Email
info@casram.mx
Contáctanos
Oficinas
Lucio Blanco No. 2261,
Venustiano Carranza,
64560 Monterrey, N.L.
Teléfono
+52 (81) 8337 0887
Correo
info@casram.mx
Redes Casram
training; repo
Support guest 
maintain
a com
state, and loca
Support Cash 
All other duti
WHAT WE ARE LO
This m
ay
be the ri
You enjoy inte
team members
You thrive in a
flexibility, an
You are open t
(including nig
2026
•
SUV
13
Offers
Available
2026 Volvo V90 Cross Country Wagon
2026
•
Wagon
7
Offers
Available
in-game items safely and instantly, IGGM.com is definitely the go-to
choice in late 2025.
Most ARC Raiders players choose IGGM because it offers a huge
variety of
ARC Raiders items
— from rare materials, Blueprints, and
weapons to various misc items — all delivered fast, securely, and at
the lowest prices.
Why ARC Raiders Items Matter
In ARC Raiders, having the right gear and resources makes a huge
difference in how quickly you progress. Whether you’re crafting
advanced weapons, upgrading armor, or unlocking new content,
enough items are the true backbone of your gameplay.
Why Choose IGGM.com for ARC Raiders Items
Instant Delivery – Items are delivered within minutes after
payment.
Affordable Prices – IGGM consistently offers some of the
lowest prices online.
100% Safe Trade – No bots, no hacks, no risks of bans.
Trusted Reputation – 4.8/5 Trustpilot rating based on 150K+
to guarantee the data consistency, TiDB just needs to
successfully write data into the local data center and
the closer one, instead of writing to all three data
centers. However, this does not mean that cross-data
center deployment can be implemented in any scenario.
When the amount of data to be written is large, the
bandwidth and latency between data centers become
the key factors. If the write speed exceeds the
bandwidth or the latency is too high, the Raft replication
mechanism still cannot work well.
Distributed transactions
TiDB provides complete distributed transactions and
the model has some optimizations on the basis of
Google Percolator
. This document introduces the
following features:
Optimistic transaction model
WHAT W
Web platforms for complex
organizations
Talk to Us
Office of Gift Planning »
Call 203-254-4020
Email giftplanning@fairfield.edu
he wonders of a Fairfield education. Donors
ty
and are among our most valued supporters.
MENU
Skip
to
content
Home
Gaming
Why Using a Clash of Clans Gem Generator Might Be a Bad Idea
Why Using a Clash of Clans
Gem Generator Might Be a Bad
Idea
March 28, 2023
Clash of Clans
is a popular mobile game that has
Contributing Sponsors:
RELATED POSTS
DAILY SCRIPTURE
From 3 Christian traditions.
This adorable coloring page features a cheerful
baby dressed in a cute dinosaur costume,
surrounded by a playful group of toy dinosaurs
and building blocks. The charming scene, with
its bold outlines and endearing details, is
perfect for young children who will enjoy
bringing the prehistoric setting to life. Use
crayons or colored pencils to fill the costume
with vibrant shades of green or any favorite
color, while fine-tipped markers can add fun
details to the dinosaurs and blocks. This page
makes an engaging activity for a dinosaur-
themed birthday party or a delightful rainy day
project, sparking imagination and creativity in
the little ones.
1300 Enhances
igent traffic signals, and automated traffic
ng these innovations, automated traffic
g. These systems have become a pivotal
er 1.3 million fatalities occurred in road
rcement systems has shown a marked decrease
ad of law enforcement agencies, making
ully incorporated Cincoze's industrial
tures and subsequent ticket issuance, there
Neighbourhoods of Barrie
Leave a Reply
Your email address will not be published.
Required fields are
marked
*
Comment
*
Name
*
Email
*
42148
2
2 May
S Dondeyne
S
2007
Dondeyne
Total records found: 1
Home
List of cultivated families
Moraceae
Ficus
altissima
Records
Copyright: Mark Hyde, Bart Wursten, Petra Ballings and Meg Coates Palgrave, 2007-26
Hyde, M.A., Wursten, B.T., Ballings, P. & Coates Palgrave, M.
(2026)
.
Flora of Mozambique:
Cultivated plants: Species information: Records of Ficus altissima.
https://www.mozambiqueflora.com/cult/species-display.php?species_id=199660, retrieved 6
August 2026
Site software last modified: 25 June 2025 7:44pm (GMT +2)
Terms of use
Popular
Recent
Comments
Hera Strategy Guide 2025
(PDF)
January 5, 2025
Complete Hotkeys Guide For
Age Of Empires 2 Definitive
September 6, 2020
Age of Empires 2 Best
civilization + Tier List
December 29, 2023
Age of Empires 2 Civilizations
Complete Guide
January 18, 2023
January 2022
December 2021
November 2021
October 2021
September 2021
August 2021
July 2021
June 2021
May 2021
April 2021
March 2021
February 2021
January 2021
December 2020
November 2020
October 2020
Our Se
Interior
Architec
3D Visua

+++

- **What is required**
Put all of the lines above into a numbered list, leaving out any blank lines.

- **Exercise solution**
1. Email
2. info@casram.mx
3. Contáctanos
4. Oficinas
5. Lucio Blanco No. 2261,
6. Venustiano Carranza,
7. 64560 Monterrey, N.L.
8. Teléfono
9. +52 (81) 8337 0887
10. Correo
11. info@casram.mx
12. Redes Casram
13. training; repo
14. Support guest 
15. maintain
16. a com
17. state, and loca
18. Support Cash 
19. All other duti
20. WHAT WE ARE LO
21. This m
22. ay
23. be the ri
24. You enjoy inte
25. team members
26. You thrive in a
27. flexibility, an
28. You are open t
29. (including nig
30. 2026
31. •
32. SUV
33. 13
34. Offers
35. Available
36. 2026 Volvo V90 Cross Country Wagon
37. 2026
38. •
39. Wagon
40. 7
41. Offers
42. Available
43. in-game items safely and instantly, IGGM.com is definitely the go-to
44. choice in late 2025.
45. Most ARC Raiders players choose IGGM because it offers a huge
46. variety of
47. ARC Raiders items
48. — from rare materials, Blueprints, and
49. weapons to various misc items — all delivered fast, securely, and at
50. the lowest prices.
51. Why ARC Raiders Items Matter
52. In ARC Raiders, having the right gear and resources makes a huge
53. difference in how quickly you progress. Whether you’re crafting
54. advanced weapons, upgrading armor, or unlocking new content,
55. enough items are the true backbone of your gameplay.
56. Why Choose IGGM.com for ARC Raiders Items
57. Instant Delivery – Items are delivered within minutes after
58. payment.
59. Affordable Prices – IGGM consistently offers some of the
60. lowest prices online.
61. 100% Safe Trade – No bots, no hacks, no risks of bans.
62. Trusted Reputation – 4.8/5 Trustpilot rating based on 150K+
63. to guarantee the data consistency, TiDB just needs to
64. successfully write data into the local data center and
65. the closer one, instead of writing to all three data
66. centers. However, this does not mean that cross-data
67. center deployment can be implemented in any scenario.
68. When the amount of data to be written is large, the
69. bandwidth and latency between data centers become
70. the key factors. If the write speed exceeds the
71. bandwidth or the latency is too high, the Raft replication
72. mechanism still cannot work well.
73. Distributed transactions
74. TiDB provides complete distributed transactions and
75. the model has some optimizations on the basis of
76. Google Percolator
77. . This document introduces the
78. following features:
79. Optimistic transaction model
80. WHAT W
81. Web platforms for complex
82. organizations
83. Talk to Us
84. Office of Gift Planning »
85. Call 203-254-4020
86. Email giftplanning@fairfield.edu
87. he wonders of a Fairfield education. Donors
88. ty
89. and are among our most valued supporters.
90. MENU
91. Skip
92. to
93. content
94. Home
95. Gaming
96. Why Using a Clash of Clans Gem Generator Might Be a Bad Idea
97. Why Using a Clash of Clans
98. Gem Generator Might Be a Bad
99. Idea
100. March 28, 2023
101. Clash of Clans
102. is a popular mobile game that has
103. Contributing Sponsors:
104. RELATED POSTS
105. DAILY SCRIPTURE
106. From 3 Christian traditions.
107. This adorable coloring page features a cheerful
108. baby dressed in a cute dinosaur costume,
109. surrounded by a playful group of toy dinosaurs
110. and building blocks. The charming scene, with
111. its bold outlines and endearing details, is
112. perfect for young children who will enjoy
113. bringing the prehistoric setting to life. Use
114. crayons or colored pencils to fill the costume
115. with vibrant shades of green or any favorite
116. color, while fine-tipped markers can add fun
117. details to the dinosaurs and blocks. This page
118. makes an engaging activity for a dinosaur-
119. themed birthday party or a delightful rainy day
120. project, sparking imagination and creativity in
121. the little ones.
122. 1300 Enhances
123. igent traffic signals, and automated traffic
124. ng these innovations, automated traffic
125. g. These systems have become a pivotal
126. er 1.3 million fatalities occurred in road
127. rcement systems has shown a marked decrease
128. ad of law enforcement agencies, making
129. ully incorporated Cincoze's industrial
130. tures and subsequent ticket issuance, there
131. Neighbourhoods of Barrie
132. Leave a Reply
133. Your email address will not be published.
134. Required fields are
135. marked
136. *
137. Comment
138. *
139. Name
140. *
141. Email
142. *
143. 42148
144. 2
145. 2 May
146. S Dondeyne
147. S
148. 2007
149. Dondeyne
150. Total records found: 1
151. Home
152. List of cultivated families
153. Moraceae
154. Ficus
155. altissima
156. Records
157. Copyright: Mark Hyde, Bart Wursten, Petra Ballings and Meg Coates Palgrave, 2007-26
158. Hyde, M.A., Wursten, B.T., Ballings, P. & Coates Palgrave, M.
159. (2026)
160. .
161. Flora of Mozambique:
162. Cultivated plants: Species information: Records of Ficus altissima.
163. https://www.mozambiqueflora.com/cult/species-display.php?species_id=199660, retrieved 6
164. August 2026
165. Site software last modified: 25 June 2025 7:44pm (GMT +2)
166. Terms of use
167. Popular
168. Recent
169. Comments
170. Hera Strategy Guide 2025
171. (PDF)
172. January 5, 2025
173. Complete Hotkeys Guide For
174. Age Of Empires 2 Definitive
175. September 6, 2020
176. Age of Empires 2 Best
177. civilization + Tier List
178. December 29, 2023
179. Age of Empires 2 Civilizations
180. Complete Guide
181. January 18, 2023
182. January 2022
183. December 2021
184. November 2021
185. October 2021
186. September 2021
187. August 2021
188. July 2021
189. June 2021
190. May 2021
191. April 2021
192. March 2021
193. February 2021
194. January 2021
195. December 2020
196. November 2020
197. October 2020
198. Our Se
199. Interior
200. Architec
201. 3D Visua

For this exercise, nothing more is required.